Vicki Robin and her partner Joe Dominguez, originally wrote Your Money or Your Life in 1992 to help people "change their lifestyle and transform their relationship with money..." This book has just been re-released in its second edition, and updated "for the 21st century". Vicki made a lasting impression on me many years ago at a workshop when, just prior to her presentation, she asked the group if they liked how she was dressed. Elegant and colourful, she delighted in telling the group that her entire ensemble cost her just over 3 US dollars, due to clever repurposing, thrift shopping and exchange.

Vicki and her work are backed in part by the Simple Living Network, which provides tools and resources for people who are interested in "conscious, simple, healthy and restorative living." This links up with the Voluntary Simplicity movement and leaders such as the author Duane Elgin , who wrote "Voluntary Simplicity: Toward a Way of Life that is Outwardly Simple, Inwardly Rich" in 1998. This as you can imagine is a community which goes way back.

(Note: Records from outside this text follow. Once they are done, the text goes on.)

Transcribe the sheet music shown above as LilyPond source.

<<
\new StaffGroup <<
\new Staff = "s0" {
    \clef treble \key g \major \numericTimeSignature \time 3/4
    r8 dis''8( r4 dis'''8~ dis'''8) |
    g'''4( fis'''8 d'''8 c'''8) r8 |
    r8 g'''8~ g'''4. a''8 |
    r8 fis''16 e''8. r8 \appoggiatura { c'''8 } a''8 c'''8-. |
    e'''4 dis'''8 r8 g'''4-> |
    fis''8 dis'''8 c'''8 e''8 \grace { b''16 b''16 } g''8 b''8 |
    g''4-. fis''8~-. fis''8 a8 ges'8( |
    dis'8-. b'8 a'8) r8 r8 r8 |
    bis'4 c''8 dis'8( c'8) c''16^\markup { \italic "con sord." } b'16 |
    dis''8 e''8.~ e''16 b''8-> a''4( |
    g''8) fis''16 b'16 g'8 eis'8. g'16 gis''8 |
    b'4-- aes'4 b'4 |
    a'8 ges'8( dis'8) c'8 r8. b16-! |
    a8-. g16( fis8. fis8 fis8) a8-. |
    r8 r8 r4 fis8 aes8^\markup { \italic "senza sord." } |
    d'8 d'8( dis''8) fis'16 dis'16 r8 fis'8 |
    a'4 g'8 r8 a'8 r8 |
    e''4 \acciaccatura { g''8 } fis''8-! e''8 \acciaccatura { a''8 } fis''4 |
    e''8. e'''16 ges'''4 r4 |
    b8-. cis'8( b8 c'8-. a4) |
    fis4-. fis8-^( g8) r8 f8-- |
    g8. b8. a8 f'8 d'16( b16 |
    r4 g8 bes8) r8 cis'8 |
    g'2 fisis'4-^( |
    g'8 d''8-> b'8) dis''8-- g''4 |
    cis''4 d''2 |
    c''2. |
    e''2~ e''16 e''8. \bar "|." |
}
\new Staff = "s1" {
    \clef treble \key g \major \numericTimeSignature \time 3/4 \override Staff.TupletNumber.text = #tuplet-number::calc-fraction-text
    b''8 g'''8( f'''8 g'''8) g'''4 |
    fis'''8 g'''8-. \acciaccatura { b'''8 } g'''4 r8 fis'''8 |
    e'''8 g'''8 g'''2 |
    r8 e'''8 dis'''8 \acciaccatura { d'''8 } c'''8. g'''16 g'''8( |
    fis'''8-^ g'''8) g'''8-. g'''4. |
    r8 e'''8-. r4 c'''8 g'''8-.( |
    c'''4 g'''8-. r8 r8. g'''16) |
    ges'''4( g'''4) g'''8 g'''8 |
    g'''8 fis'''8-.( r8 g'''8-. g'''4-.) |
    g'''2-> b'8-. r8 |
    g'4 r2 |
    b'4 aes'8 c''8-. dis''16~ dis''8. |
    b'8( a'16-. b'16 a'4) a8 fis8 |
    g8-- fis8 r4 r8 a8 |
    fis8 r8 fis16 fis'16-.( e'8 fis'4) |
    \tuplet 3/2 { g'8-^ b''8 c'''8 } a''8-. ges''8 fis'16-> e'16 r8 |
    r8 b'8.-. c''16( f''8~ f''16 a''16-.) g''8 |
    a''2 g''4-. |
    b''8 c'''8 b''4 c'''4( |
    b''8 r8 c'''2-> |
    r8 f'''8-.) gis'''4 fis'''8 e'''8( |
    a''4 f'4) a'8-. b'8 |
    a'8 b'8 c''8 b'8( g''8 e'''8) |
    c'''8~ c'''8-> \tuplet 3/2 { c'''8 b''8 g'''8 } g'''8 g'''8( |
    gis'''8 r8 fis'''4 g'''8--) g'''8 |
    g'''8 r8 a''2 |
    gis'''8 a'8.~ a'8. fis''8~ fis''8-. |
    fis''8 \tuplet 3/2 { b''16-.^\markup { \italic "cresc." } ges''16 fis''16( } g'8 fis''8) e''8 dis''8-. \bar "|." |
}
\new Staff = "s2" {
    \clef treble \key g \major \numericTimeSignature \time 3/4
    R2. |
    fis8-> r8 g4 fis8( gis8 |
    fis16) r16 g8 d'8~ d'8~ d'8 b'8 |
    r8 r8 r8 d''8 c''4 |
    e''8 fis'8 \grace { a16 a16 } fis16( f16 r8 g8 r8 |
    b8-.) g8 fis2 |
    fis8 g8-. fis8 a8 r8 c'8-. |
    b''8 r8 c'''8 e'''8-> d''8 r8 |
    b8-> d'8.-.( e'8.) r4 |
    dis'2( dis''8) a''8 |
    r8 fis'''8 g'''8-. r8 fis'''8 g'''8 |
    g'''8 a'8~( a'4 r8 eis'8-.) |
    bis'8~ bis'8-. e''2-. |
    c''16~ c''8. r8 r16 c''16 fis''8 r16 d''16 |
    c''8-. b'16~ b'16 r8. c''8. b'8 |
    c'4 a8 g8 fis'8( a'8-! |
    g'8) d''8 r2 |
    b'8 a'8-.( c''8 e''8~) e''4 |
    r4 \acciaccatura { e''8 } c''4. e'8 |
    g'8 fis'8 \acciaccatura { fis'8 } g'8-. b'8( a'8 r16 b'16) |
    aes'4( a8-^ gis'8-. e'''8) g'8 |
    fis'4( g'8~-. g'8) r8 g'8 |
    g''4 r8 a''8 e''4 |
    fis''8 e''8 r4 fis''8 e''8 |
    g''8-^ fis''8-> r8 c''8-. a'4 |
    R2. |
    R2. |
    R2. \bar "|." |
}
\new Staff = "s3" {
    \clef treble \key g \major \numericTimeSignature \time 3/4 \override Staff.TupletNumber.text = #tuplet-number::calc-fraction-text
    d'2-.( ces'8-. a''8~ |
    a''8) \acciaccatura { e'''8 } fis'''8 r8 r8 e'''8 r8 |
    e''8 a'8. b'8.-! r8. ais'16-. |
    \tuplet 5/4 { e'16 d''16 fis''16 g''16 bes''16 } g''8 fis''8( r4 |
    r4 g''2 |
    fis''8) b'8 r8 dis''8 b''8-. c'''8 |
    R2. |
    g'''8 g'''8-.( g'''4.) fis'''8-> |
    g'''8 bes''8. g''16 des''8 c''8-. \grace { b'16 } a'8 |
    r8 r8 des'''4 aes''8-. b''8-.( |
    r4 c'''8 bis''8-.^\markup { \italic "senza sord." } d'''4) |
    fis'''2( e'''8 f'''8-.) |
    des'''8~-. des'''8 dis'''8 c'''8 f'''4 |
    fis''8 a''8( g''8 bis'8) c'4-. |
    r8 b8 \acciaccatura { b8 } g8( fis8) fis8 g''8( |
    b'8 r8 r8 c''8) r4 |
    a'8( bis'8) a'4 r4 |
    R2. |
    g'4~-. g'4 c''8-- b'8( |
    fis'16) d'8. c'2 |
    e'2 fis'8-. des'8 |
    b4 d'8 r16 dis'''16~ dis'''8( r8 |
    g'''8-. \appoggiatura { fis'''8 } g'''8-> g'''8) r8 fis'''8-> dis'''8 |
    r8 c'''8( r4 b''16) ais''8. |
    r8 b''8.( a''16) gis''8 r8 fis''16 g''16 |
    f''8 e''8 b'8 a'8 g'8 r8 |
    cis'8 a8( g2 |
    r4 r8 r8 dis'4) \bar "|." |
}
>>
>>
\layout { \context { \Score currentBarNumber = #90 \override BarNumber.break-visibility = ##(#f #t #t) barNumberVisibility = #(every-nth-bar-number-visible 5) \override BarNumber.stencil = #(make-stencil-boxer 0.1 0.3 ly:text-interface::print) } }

For many people today, these are ideas whose time has come. They now fit together more comfortably with the Ebay culture, which is ultimately about repurposing and recycling. And thankfully as people dive further into this there are great resources available, which the people and institutions mentioned here, and many others, have been working to produce and refine for well over a decade. After all, it was in the 1990s that the term "Affluenza" was coined, with its definition including "...the bloated, sluggish and unfulfilled feeling that results from efforts to keep up with the Joneses," and "...an unsustainable addiction to economic growth." There are serious messages and there is also humour involved - listen to Stockholm-based sustainability practitioner and writer Alan AtKisson sing his 1997 song, "Whole Lotta Shoppin' Goin' On."

And I think we need to be very careful about messaging. Leisure activities, more quality time spent with families, more consciousness, simplicity, back to basics - all of these things do resonate increasingly with the wider society in this time of economic turmoil. For the last 10 years or so, however, the sustainable development community has dealt with reactions of unpalatability (is that a word?) to their messages, with sustainable development perceived as being about giving up things, or loss of a certain lifestyle. Maybe when the words recession, or depression, are tossed about in the media, doing with less seems more plausible, although I think that most people hope it is a short term thing. I am not sure these changes can afford to be short term, so maybe now is the time to aggressively promote those options, or aspects of these options, that add things of value to people's lives.

The current financial situation has created a global dialogue around alternatives to economic growth but it has not taken away that very human desire for betterment and progress. Maybe developing more internal, individual metrics of development will help, and learning something new - whether the motivation is re-skilling for a career change, investing in management abilities that keep your team flexible and highly productive, seriously introducing DIY beyond the odd paintjob, or deciding to plant your vegetable patch entirely from seeds (not as easy as it sounds), learning may be both a good option, have good results, and be a good message for many.